The maintenance of intact genetic information, as well as the deployment of transcription for specific sets of genes, critically rely on a family of proteins interacting with DNA and recognizing specific sequences or features. The mechanisms by which these proteins search for target DNA are the subject of intense investigations employing a variety of methods in biology. A large interest in these processes stems from the faster-than-diffusion association rates, explained in current models by a combination of 3D and 1D diffusion. Here, we present a review of the single-molecule approaches at the forefront of the study of protein-DNA interaction dynamics and target search in vitro and in vivo. Flow stretch, optical and magnetic manipulation, single fluorophore detection and localization as well as combinations of different methods are described and the results obtained with these techniques are discussed in the framework of the current facilitated diffusion model.

Ultrafast force-clamp spectroscopy of single molecules reveals load dependence of myosin working stroke.

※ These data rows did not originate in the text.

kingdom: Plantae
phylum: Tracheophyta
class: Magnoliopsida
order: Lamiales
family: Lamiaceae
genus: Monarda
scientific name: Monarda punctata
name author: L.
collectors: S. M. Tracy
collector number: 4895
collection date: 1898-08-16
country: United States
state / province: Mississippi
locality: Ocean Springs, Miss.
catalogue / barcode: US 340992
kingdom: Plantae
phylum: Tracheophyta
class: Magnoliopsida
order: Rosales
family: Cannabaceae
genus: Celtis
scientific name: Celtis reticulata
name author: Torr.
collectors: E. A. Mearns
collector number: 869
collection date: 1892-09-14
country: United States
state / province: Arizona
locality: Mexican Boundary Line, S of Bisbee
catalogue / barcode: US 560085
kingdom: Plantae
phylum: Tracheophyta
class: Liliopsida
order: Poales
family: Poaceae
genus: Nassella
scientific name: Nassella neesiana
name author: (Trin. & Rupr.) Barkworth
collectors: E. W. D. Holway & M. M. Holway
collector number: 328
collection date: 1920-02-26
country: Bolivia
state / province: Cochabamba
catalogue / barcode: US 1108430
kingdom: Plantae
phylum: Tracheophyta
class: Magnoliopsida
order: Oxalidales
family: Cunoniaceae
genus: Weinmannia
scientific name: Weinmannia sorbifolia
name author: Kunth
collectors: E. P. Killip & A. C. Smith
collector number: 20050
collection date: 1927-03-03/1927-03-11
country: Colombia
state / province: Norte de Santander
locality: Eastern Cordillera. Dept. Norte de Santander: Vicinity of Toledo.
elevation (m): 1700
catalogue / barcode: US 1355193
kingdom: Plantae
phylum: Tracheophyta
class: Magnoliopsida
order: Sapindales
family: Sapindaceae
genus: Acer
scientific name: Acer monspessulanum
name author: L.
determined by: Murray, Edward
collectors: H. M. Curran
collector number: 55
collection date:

We describe a dual-trap force-clamp configuration that applies constant loads between a binding protein and an intermittently interacting biological polymer. The method has a measurement delay of only ∼10 µs, allows detection of interactions as brief as ∼100 µs and probes sub-nanometer conformational changes with a time resolution of tens of microseconds. We tested our method on molecular motors and DNA-binding proteins. We could apply constant loads to a single motor domain of myosin before its working stroke was initiated (0.2-1 ms), thus directly measuring its load dependence. We found that, depending on the applied load, myosin weakly interacted (<1 ms) with actin without production of movement, fully developed its working stroke or prematurely detached (<5 ms), thus reducing the working stroke size with load. Our technique extends single-molecule force-clamp spectroscopy and opens new avenues for investigating the effects of forces on biological processes.